Though Krenzel acknowledged her nervousness prior to being vaccinated, and the right of everyone to choose an approach for themselves, she views taking the vaccine as a way to put an end to the pandemic, and the associated adverse economic and social impacts.
Krenzel’s VA colleague, nurse Jill Peters, who was diagnosed with COVID-19 in late April, also received the flu shot Wednesday. The virus didn’t hospitalize her led her to call 911 after falling over and struggling to breathe.
“They are very organized and friendly,” she said of the vaccination process. “We were not rushed.”
“It’s the one tool we have,” Peters said of why she volunteered to take the vaccine. “It should be an effective tool to end this once and for all. It’s the beginning of the end.”
‘It’s kind of our reality right now’
The previous months have been grueling for Krenzel and her colleagues. She has worked overtime — up to 20 hours per week — and volunteered with the Federal Emergency Management Agency. Through her work she is all-too-familiar with the unpredictable symptoms the virus can have on those it infects: Everyone from the asymptomatic to people who have fevers, clotting issues, body aches or need oxygen. Sometimes, patients begin to improve before symptoms quickly worsen. Krenzel is also aware of the sometimes long-term impact the virus has on people: Some recover well and don’t see long-lasting impacts while others still struggle to breathe six months after their infection begins.

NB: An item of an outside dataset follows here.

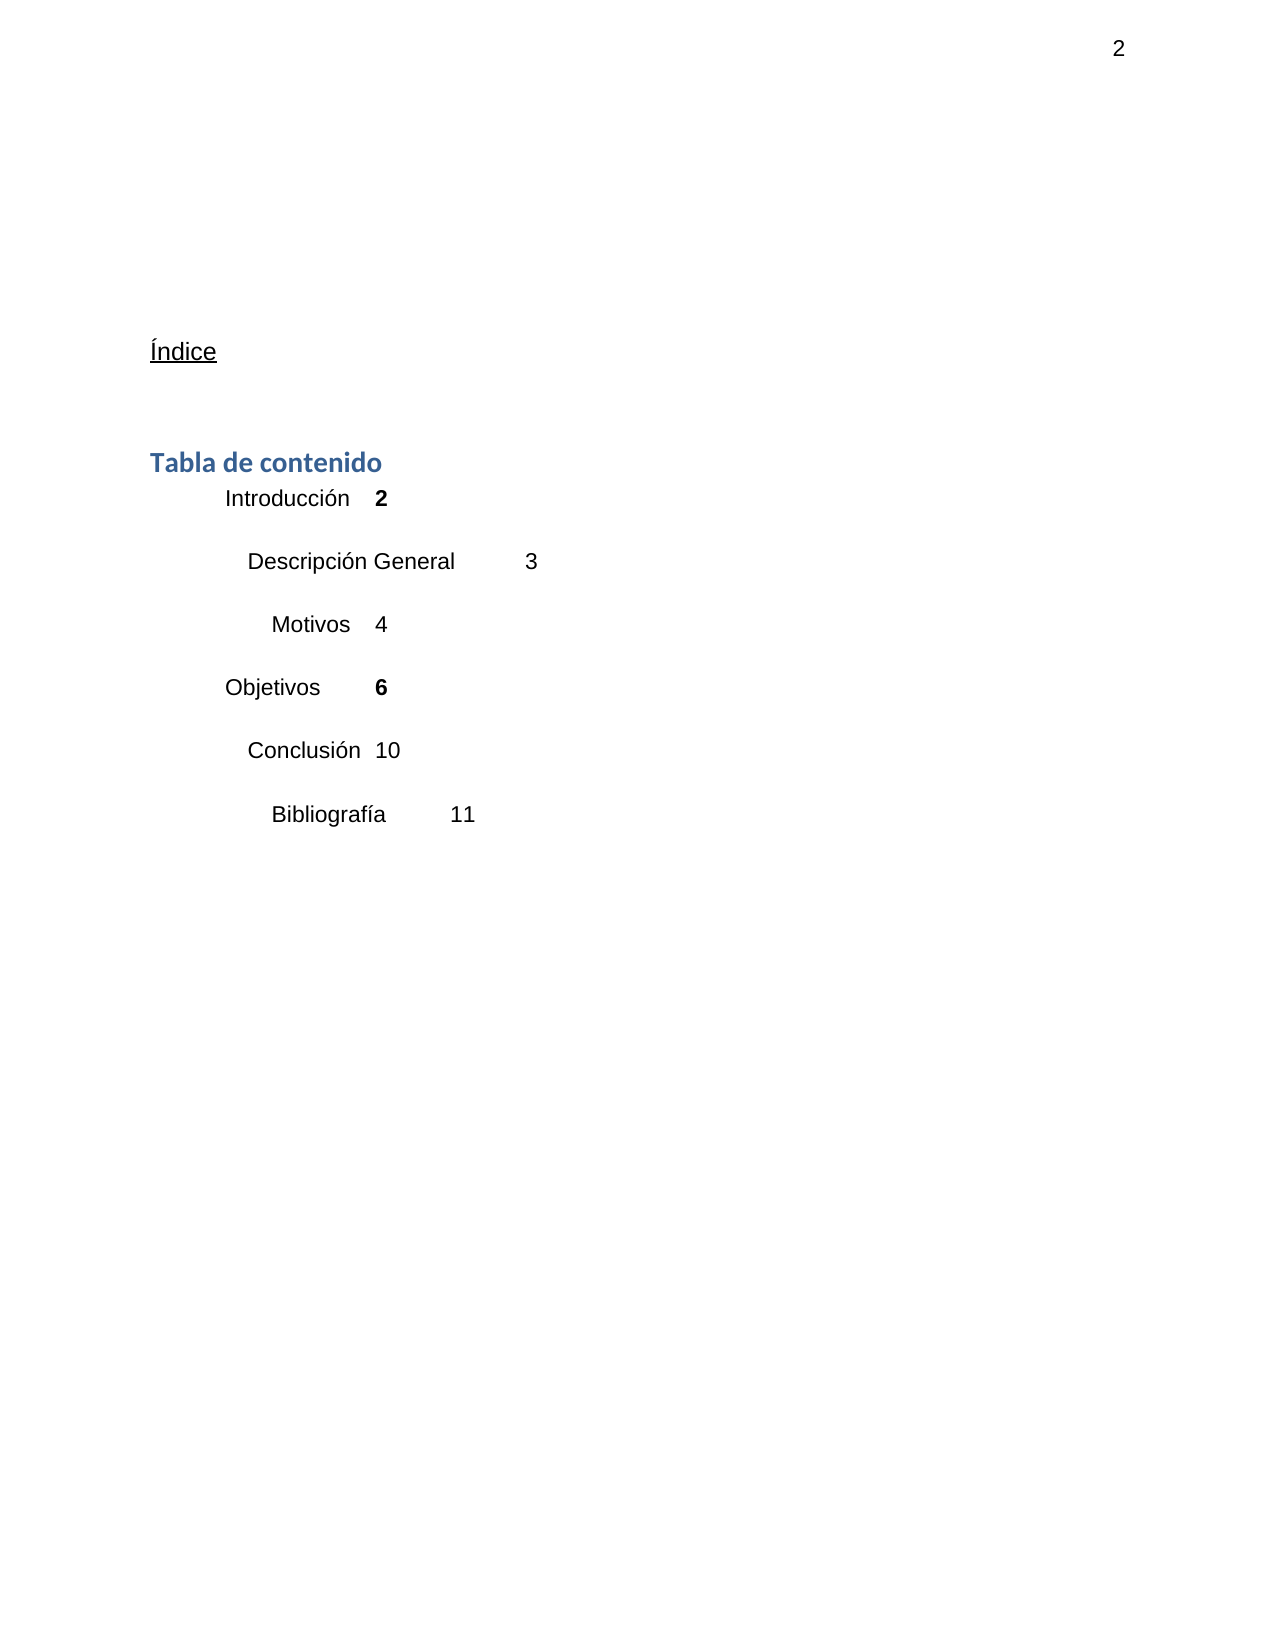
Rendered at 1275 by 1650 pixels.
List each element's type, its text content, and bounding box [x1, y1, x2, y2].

text Índice [150, 336, 1125, 365]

“It’s a long process,” she noted.
The second wave of the pandemic has proved especially grueling for the Minneapolis VA Hospital. More patients than ever are reportedly in the hospital’s ICU, and five wards are taking patients with the virus. The VA is also taking overflow patients from other places.
Out of an abundance of caution, Krenzel has distanced herself from her children and grandchildren for a majority of the pandemic and hasn’t been able to visit her mother since the onset of the virus. Still, the onset of the vaccine leaves health officials hopeful that life will soon begin to return to normal as more doses of the vaccine are given throughout the country. That anticipation, along with a supportive atmosphere and extraordinary patients, leaves Krenzel optimistic.
“There’s a lot of great hope in the air,” she said.